**Exercise**:
Would you reproduce exactly the lines below from the one holding "M1969 327 2100 299" through the one holding "788 471 896", inclusive, and no others?

**Data for review**:
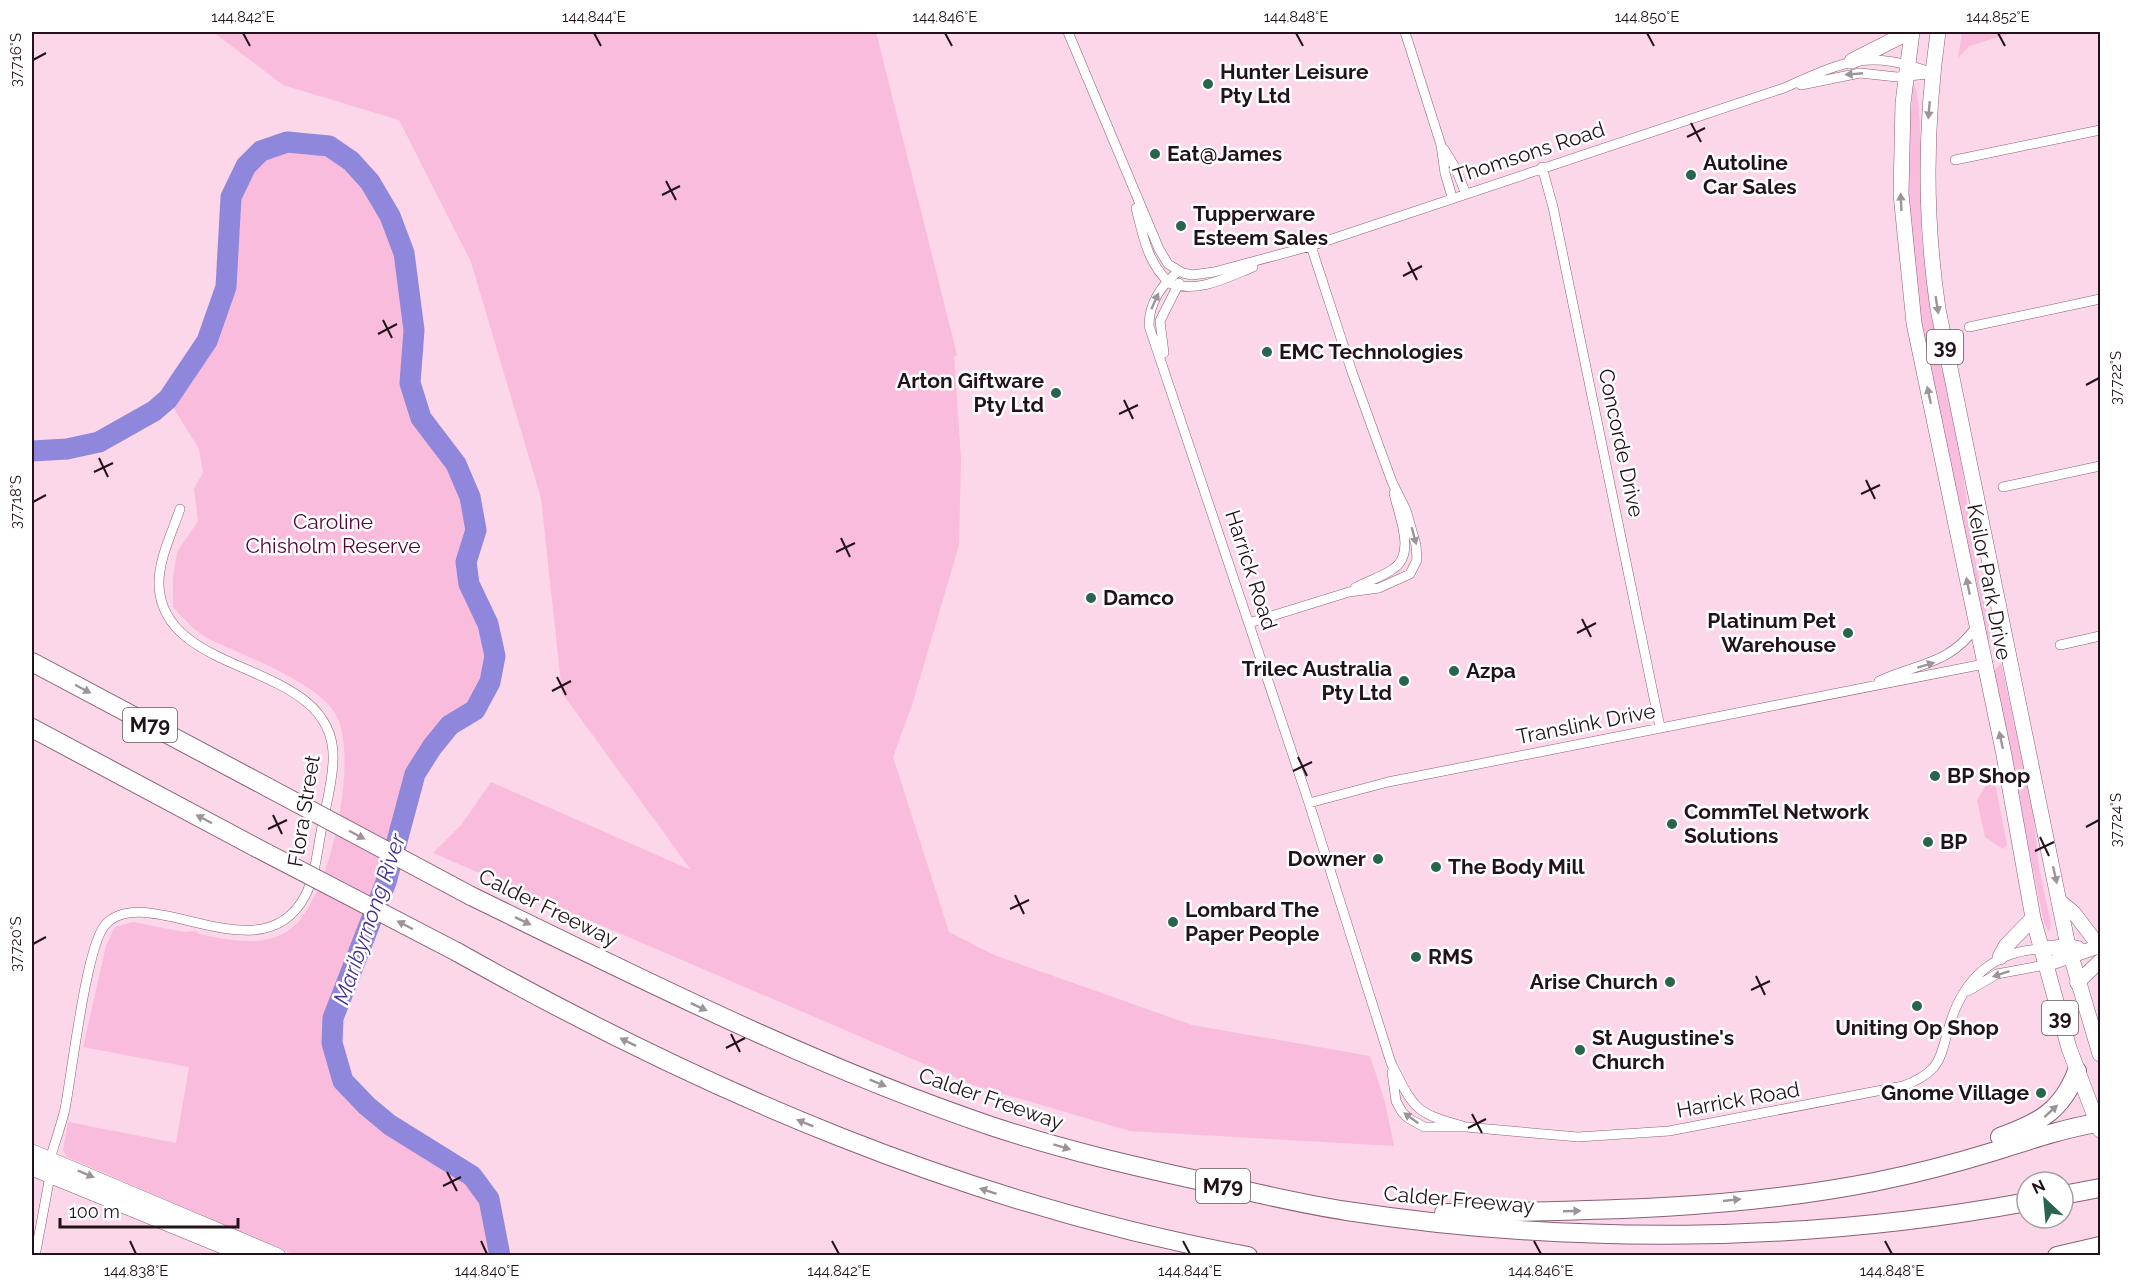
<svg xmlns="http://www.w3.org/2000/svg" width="2132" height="1287" viewBox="0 0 2132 1287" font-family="Raleway,sans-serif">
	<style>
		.green { fill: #f9bcdc }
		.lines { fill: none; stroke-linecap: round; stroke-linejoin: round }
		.river { stroke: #8e87db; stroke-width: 21 }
		.street-casing { stroke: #896076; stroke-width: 10 }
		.secondary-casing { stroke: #896076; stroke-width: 15 }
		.primary-casing { stroke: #896076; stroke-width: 16 }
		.highway-casing { stroke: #896076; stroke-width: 20 }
		.street { stroke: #fff; stroke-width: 9 }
		.secondary { stroke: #fff; stroke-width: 14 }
		.primary { stroke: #fff; stroke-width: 15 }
		.highway { stroke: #fff; stroke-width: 18 }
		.highway-bridge-casing { stroke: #896076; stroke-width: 20; stroke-linecap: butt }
		.highway-bridge { stroke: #fff; stroke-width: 18 }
		.oneway { fill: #9c9498 }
		.ticks { fill: none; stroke: #22121b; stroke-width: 2 }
		.poi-dot { fill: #29644e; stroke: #fff; stroke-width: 2 }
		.labels { text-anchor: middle; stroke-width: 5; stroke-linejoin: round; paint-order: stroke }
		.shield { fill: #fff; stroke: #64595f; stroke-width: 1.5 }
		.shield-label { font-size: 20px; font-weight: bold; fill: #22121b }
		.poi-label { font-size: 21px; font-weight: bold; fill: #22121b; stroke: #fff; text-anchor: start }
		.street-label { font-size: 21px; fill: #22121b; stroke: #fff }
		.park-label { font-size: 21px; fill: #520238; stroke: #fff }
		.water-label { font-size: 22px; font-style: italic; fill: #453294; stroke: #fff }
		.neatline { fill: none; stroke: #22121b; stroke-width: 2 }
		.ticks-label { font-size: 15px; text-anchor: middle; fill: #22121b }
	</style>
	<rect width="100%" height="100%" fill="#fcd6e9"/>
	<!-- green -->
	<path class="green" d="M213 32H876L957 355 954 357 961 458 959 545 912 705 893 757 949 932 994 955 1192 1025 1370 1056 1385 1102 1394 1146 1130 1131 973 1085 433 853 462 824 491 782 691 870 562 693 541 498 471 262 399 120 283 85Z
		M1962 32H2015L1969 46 1958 58Z
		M1913 84C1924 90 1920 218 1922 240 1929 310 1945 378 1958 446 1965 479 1967 512 1973 545 1977 574 1985 602 1990 630L1989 643 1922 330 1911 255 1907 169Z
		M287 142 329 146 351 161 370 182 390 216 404 253 414 330 410 383 421 418 456 464 470 497 476 530 466 562 469 584 488 624 495 656 490 682 475 710 450 725 432 747 415 774 386 882 333 1018 332 1043 343 1081 367 1106 390 1125 472 1176 489 1199 500 1255H295L67 1157 63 1150 68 1122 176 1143 189 1067 83 1047 106 946 115 927 133 922 184 932 196 931 199 934C228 940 262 948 288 931 330 906 361 753 335 713 315 681 242 655 207 638L194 629 173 607V578L177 552 198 521 194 488 203 473 199 449 168 399 207 341 226 287 231 197 246 166 261 151Z
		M2001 663 2033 810 2039 868 2051 924 2049 932 2044 923 1993 672Z
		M1989 780 1995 783 2007 845 2003 849 1985 837 1977 800Z"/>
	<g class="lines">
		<!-- river -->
		<path class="river" d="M32 451 67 449 99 442 154 411 168 399 207 341 226 287 231 197 246 166 261 151 287 142 329 146 351 161 370 182 390 216 404 253 414 330 410 383 421 418 456 464 470 497 476 530 466 562 469 584 488 624 495 656 490 682 475 710 450 725 432 747 415 774 386 882 333 1018 332 1043 343 1081 367 1106 390 1125 472 1176 489 1199 500 1256"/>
		<!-- street casing -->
		<g class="street-casing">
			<path id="street" d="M1068 32 1159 249 1168 264 1183 273 1192 275 1214 272 1311 246 1784 88C1845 61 1867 49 1933 73
				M1405 32 1441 145 1445 173 1452 197
				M1801 85 1860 73 1897 77 1929 74
				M1444 149 1456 169 1465 192
				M1955 160 2100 130
				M1542 167 1553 207 1660 727
				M1136 208C1143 236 1148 265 1171 284 1199 293 1228 277 1253 267
				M1179 271C1162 284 1149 303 1149 326L1309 803 1391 1063C1415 1111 1415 1113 1466 1127
				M1969 327 2100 299
				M1164 353 1160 321 1179 283
				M2003 487 2100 466
				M1355 588C1367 581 1382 577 1393 569 1417 554 1398 514 1394 493
				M1249 623 1349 592 1379 588 1410 574 1417 560 1416 545 1406 510 1392 482 1352 372 1311 246
				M2060 645 2100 636
				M1879 681C1918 663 1949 665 1976 627
				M1309 803 1388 782 1984 664
				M1968 991 1997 974 2045 965
				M1392 1072 1396 1101 1402 1112 1408 1118 1424 1127H1466L1578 1137 1669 1131 1903 1086C1914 1082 1926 1076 1934 1067 1943 1056 1945 1038 1950 1024 1963 980 1993 951 2041 949
				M50 1159C55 1142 61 1126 65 1109 72 1073 86 947 105 925 146 879 261 979 305 896 315 877 317 853 321 832 325 809 332 785 333 762 339 658 164 682 159 586 158 560 172 533 180 509
				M35 1256 50 1176"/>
		</g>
		<!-- secondary casing -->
		<g class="secondary-casing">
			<path id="secondary" d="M2061 902 2074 913 2099 946
				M2041 949 2068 946 2078 948
				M2045 965 2100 946
				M2077 983 2100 961"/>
		</g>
		<!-- primary casing -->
		<g class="primary-casing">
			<path id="primary" d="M1912 32 1903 103 1901 194 1914 323 2004 755 2033 918 2069 1048 2100 1130
				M1938 32C1925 125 1924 215 1938 309L2068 946 2100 1054
				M1852 61 1909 32
				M2000 957 2006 946 2033 918
				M32 1152 278 1256
				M32 1168 247 1256"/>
		</g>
		<!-- highway casing -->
		<g class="highway-casing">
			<path id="highway" d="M32 662 269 788
				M32 728 255 847
				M471 896C642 979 811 1065 991 1126 1063 1150 1137 1167 1211 1183 1256 1193 1301 1204 1347 1211 1567 1245 1808 1243 2027 1202
				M457 952C706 1092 966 1204 1248 1256
				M2000 1137C2039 1123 2062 1111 2077 1071
				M2063 1195 2100 1188
				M1444 1213C1587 1211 1732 1210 1874 1182 1914 1174 1953 1164 1992 1152 2027 1141 2061 1129 2097 1123
				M2057 1256 2100 1246"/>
		</g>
		<!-- street -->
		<use href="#street" class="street"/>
		<!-- secondary -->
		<use href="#secondary" class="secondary"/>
		<!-- primary -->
		<use href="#primary" class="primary"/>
		<!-- highway -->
		<use href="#highway" class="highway"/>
		<!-- highway-bridge casing -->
		<g class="highway-bridge-casing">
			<path id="highway-bridge" d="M269 788 471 896
				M255 847 457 952"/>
		</g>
		<!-- highway-bridge -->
		<use href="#highway-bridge" class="highway-bridge"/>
	</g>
	<!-- one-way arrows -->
	<defs><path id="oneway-solid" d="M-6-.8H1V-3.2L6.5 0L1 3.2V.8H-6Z" transform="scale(1.5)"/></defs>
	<g class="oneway">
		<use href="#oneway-solid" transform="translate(1854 74) rotate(175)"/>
		<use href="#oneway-solid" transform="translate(1929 110) rotate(95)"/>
		<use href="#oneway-solid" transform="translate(1901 202) rotate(-93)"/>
		<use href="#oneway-solid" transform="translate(1155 301) rotate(-66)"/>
		<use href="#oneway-solid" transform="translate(1937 305) rotate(81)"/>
		<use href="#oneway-solid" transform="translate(1929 395) rotate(-102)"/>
		<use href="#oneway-solid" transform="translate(1414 536) rotate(75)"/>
		<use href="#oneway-solid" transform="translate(1968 586) rotate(-101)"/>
		<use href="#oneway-solid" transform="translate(1926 665) rotate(-17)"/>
		<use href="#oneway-solid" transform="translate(83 689) rotate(28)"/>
		<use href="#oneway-solid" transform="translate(2001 740) rotate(-102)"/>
		<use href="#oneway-solid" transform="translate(204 819) rotate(-152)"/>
		<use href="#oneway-solid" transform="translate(357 835) rotate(28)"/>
		<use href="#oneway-solid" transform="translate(2055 875) rotate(77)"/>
		<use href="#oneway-solid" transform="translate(523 921) rotate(26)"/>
		<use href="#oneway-solid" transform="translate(405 925) rotate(-152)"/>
		<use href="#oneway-solid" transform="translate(2001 974) rotate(162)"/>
		<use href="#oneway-solid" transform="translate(699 1007) rotate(25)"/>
		<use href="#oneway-solid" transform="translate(628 1042) rotate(-154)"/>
		<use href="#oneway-solid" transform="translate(878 1083) rotate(22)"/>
		<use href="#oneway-solid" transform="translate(2051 1111) rotate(-42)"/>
		<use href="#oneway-solid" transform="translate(1411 1118) rotate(-144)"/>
		<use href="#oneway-solid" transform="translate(805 1123) rotate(-158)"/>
		<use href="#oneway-solid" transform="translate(1062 1147) rotate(17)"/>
		<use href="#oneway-solid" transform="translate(86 1174) rotate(23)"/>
		<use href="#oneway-solid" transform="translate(988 1191) rotate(-162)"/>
		<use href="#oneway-solid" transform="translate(1732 1200) rotate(-6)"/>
		<use href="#oneway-solid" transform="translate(1572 1211) rotate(-2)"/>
	</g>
	<!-- ticks -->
	<path class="ticks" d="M243 33 250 46M594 33 601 46M945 33 952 46M1296 33 1303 46M1647 33 1654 46M1998 33 2005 46M33 60 46 53M1691 123 1701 142M1687 137 1705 128M666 181 676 200M662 195 680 186M1408 262 1417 280M1403 276 1422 266M383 320 392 338M378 334 397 324M2086 385 2099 378M1124 400 1133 419M1119 414 1138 405M99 458 108 477M94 472 113 463M1866 480 1875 499M1861 494 1880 485M33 502 46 495M841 538 850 557M836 552 855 543M1582 619 1591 637M1577 633 1596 623M557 677 566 695M552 691 571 681M1298 757 1307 776M1293 771 1312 762M273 815 282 834M2086 827 2099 820M268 829 287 820M2040 837 2049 856M2035 851 2054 842M1015 895 1024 914M1010 909 1029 900M33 944 46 937M1756 976 1765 995M1751 990 1770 981M731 1034 740 1052M726 1048 745 1038M1472 1114 1482 1133M1468 1128 1486 1119M447 1172 457 1191M443 1186 461 1177M130 1241 136 1254M481 1241 487 1254M832 1241 839 1254M1183 1241 1190 1254M1534 1241 1541 1254M1885 1241 1892 1254"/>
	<!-- markers -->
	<g class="poi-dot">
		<circle cx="1208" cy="84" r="6"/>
		<circle cx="1155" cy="154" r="6"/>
		<circle cx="1691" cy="175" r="6"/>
		<circle cx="1181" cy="226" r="6"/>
		<circle cx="1267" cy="352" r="6"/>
		<circle cx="1056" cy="393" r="6"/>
		<circle cx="1091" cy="598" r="6"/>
		<circle cx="1848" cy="633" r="6"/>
		<circle cx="1454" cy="671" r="6"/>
		<circle cx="1404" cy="681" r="6"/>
		<circle cx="1935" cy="776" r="6"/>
		<circle cx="1672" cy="824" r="6"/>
		<circle cx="1928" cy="842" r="6"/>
		<circle cx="1378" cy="859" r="6"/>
		<circle cx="1436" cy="867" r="6"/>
		<circle cx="1173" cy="922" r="6"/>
		<circle cx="1416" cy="957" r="6"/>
		<circle cx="1670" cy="982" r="6"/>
		<circle cx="1917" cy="1006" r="6"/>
		<circle cx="1580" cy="1050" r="6"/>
		<circle cx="2041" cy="1093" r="6"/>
	</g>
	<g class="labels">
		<!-- shield labels -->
		<g class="shield">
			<rect x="1927" y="330" width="36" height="34" rx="4.5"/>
			<rect x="123" y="708" width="54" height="34" rx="4.5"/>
			<rect x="2042" y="1001" width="36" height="34" rx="4.5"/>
			<rect x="1196" y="1169" width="54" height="34" rx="4.5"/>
		</g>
		<g class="shield-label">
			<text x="1945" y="354">39</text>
			<text x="150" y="732">M79</text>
			<text x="2060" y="1025">39</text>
			<text x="1223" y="1193">M79</text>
		</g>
		<!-- poi labels -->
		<g class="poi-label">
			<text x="1220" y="79">Hunter Leisure<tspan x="1220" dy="24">Pty Ltd</tspan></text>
			<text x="1167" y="161">Eat@James</text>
			<text x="1703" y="170">Autoline<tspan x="1703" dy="24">Car Sales</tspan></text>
			<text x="1193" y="221">Tupperware<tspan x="1193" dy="24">Esteem Sales</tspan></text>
			<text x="1279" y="359">EMC Technologies</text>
			<text x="1044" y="388" text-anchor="end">Arton Giftware<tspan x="1044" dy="24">Pty Ltd</tspan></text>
			<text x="1103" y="605">Damco</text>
			<text x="1836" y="628" text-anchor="end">Platinum Pet<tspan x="1836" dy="24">Warehouse</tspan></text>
			<text x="1392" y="676" text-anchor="end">Trilec Australia<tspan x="1392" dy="24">Pty Ltd</tspan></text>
			<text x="1466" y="678">Azpa</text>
			<text x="1947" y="783">BP Shop</text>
			<text x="1684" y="819">CommTel Network<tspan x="1684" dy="24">Solutions</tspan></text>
			<text x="1940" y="849">BP</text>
			<text x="1366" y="866" text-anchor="end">Downer</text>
			<text x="1448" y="874">The Body Mill</text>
			<text x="1185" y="917">Lombard The<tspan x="1185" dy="24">Paper People</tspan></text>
			<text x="1428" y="964">RMS</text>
			<text x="1658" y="989" text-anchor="end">Arise Church</text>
			<text x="1917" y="1035" text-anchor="middle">Uniting Op Shop</text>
			<text x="1592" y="1045">St Augustine's<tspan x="1592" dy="24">Church</tspan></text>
			<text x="2029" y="1100" text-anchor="end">Gnome Village</text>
		</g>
		<!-- street labels -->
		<g class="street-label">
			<text transform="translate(1529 153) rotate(-18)" y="7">Thomsons Road</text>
			<text transform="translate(1621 443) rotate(78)" y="7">Concorde Drive</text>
			<text transform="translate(1251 570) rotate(72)" y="7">Harrick Road</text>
			<text transform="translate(1989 582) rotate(79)" y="7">Keilor Park Drive</text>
			<text transform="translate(1586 724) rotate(-11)" y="7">Translink Drive</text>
			<text transform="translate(304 811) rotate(-81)" y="7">Flora Street</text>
			<text transform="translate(548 908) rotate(26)" y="7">Calder Freeway</text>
			<text transform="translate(991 1099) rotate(19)" y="7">Calder Freeway</text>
			<text transform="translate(1738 1100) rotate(-10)" y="7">Harrick Road</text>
			<text transform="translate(1459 1200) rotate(5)" y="7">Calder Freeway</text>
		</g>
		<!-- park labels -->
		<g class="park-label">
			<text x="333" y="529">Caroline<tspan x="333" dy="24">Chisholm Reserve</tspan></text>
		</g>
		<!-- water labels -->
		<g class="water-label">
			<text transform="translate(369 919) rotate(-71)" y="8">Maribyrnong River</text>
		</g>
	</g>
	<!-- border -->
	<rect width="2132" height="1287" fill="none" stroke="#ffffff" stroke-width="66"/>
	<!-- north arrow -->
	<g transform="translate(2045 1200) rotate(334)"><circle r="28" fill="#ffffff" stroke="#a7a0a4" stroke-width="1.5"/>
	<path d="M0-4.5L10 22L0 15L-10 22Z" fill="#29644e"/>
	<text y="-9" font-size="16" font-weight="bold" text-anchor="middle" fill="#22121b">N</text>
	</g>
	<!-- scale -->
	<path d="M60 1218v9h178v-9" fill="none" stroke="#22121b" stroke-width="3"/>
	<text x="69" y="1218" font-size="18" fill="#22121b" stroke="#ffffff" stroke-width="4.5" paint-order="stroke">100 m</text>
	<rect x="33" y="33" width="2066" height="1221" class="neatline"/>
	<g class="ticks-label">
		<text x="243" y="22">144.842°E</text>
		<text x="594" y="22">144.844°E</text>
		<text x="945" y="22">144.846°E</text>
		<text x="1296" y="22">144.848°E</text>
		<text x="1647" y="22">144.850°E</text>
		<text x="1998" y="22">144.852°E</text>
		<text transform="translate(16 60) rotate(-90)" y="5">37.716°S</text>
		<text transform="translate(2116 378) rotate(-90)" y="5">37.722°S</text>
		<text transform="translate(16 502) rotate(-90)" y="5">37.718°S</text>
		<text transform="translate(2116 820) rotate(-90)" y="5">37.724°S</text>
		<text transform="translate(16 944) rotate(-90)" y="5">37.720°S</text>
		<text x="136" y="1276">144.838°E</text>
		<text x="487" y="1276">144.840°E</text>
		<text x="839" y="1276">144.842°E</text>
		<text x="1190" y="1276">144.844°E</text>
		<text x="1541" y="1276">144.846°E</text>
		<text x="1892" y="1276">144.848°E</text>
	</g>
</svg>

**Task result**:
				M1969 327 2100 299
				M1164 353 1160 321 1179 283
				M2003 487 2100 466
				M1355 588C1367 581 1382 577 1393 569 1417 554 1398 514 1394 493
				M1249 623 1349 592 1379 588 1410 574 1417 560 1416 545 1406 510 1392 482 1352 372 1311 246
				M2060 645 2100 636
				M1879 681C1918 663 1949 665 1976 627
				M1309 803 1388 782 1984 664
				M1968 991 1997 974 2045 965
				M1392 1072 1396 1101 1402 1112 1408 1118 1424 1127H1466L1578 1137 1669 1131 1903 1086C1914 1082 1926 1076 1934 1067 1943 1056 1945 1038 1950 1024 1963 980 1993 951 2041 949
				M50 1159C55 1142 61 1126 65 1109 72 1073 86 947 105 925 146 879 261 979 305 896 315 877 317 853 321 832 325 809 332 785 333 762 339 658 164 682 159 586 158 560 172 533 180 509
				M35 1256 50 1176"/>
		</g>
		<!-- secondary casing -->
		<g class="secondary-casing">
			<path id="secondary" d="M2061 902 2074 913 2099 946
				M2041 949 2068 946 2078 948
				M2045 965 2100 946
				M2077 983 2100 961"/>
		</g>
		<!-- primary casing -->
		<g class="primary-casing">
			<path id="primary" d="M1912 32 1903 103 1901 194 1914 323 2004 755 2033 918 2069 1048 2100 1130
				M1938 32C1925 125 1924 215 1938 309L2068 946 2100 1054
				M1852 61 1909 32
				M2000 957 2006 946 2033 918
				M32 1152 278 1256
				M32 1168 247 1256"/>
		</g>
		<!-- highway casing -->
		<g class="highway-casing">
			<path id="highway" d="M32 662 269 788
				M32 728 255 847
				M471 896C642 979 811 1065 991 1126 1063 1150 1137 1167 1211 1183 1256 1193 1301 1204 1347 1211 1567 1245 1808 1243 2027 1202
				M457 952C706 1092 966 1204 1248 1256
				M2000 1137C2039 1123 2062 1111 2077 1071
				M2063 1195 2100 1188
				M1444 1213C1587 1211 1732 1210 1874 1182 1914 1174 1953 1164 1992 1152 2027 1141 2061 1129 2097 1123
				M2057 1256 2100 1246"/>
		</g>
		<!-- street -->
		<use href="#street" class="street"/>
		<!-- secondary -->
		<use href="#secondary" class="secondary"/>
		<!-- primary -->
		<use href="#primary" class="primary"/>
		<!-- highway -->
		<use href="#highway" class="highway"/>
		<!-- highway-bridge casing -->
		<g class="highway-bridge-casing">
			<path id="highway-bridge" d="M269 788 471 896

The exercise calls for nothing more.